Scientists at Vernadsky Crimean Federal University (CFU) have taken a major step in studying the electrical properties of lithium niobate crystals (LiNbO3), a promising material, widely used in the development of advanced optical and information processing devices.
The study results were published in Physics of the Solid State magazine.
Lithium niobate is an artificially synthesized compound in the form of crystals, which since 1965 and to this day has been of great interest to scientists from all industrialized countries. This is due to the fact that crystals are widely used in devices for processing information and controlling optical flows. Their physical properties can be seriously improved when special impurities are introduced into the crystal (or if their synthesis conditions are changed).
Scientists at the Crimean Federal University, together with their colleagues from the Tananaev Institute of Chemistry and Technology of Rare Elements and Mineral Raw Materials at the Russian Academy of Sciences, have long been advancing a detailed study of the electrical properties of LiNbO3. According to experts, information about them in serious scientific literature is now extremely contradictory.

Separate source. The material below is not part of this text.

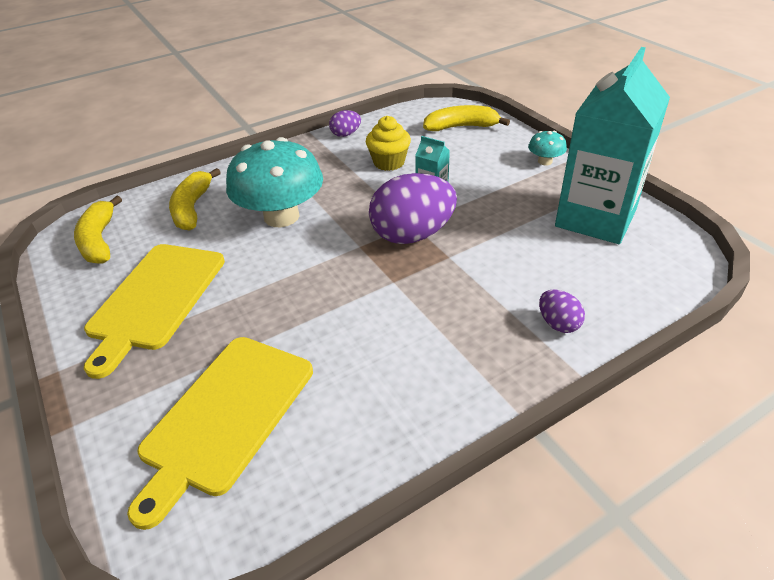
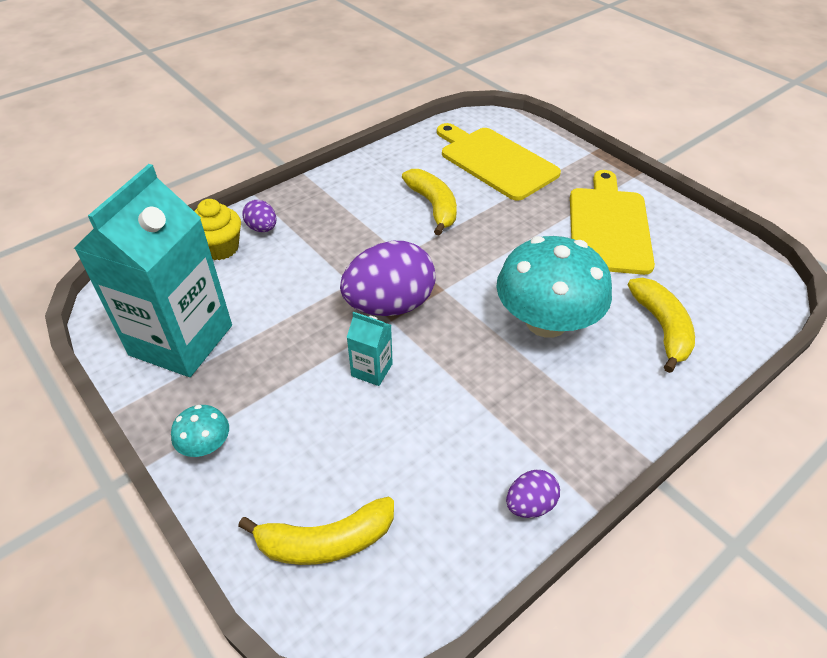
camera: 170 degrees right, 5 degrees up
yellow banana [74,196,122,264] -> yellow banana moved to [402,169,457,236]
yellow cutting board [127,337,313,530] -> yellow cutting board turned 60 degrees counterclockwise [437,123,561,201]
yellow cupcake [366,116,411,171] -> yellow cupcake moved to [194,199,241,260]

It is this “gaping void” that Russian experts have decided to fill, having discovered that crystals grown at room temperature from a melt with a potassium oxide flux have a significantly greater electrical resistance than ordinary crystals.
According to the researcher, the study results open up possibilities for scientists to work with such objects more meaningfully and effectively. The CFU scientists are currently studying the electrical properties of crystals with impurities of iron, zinc, and magnesium.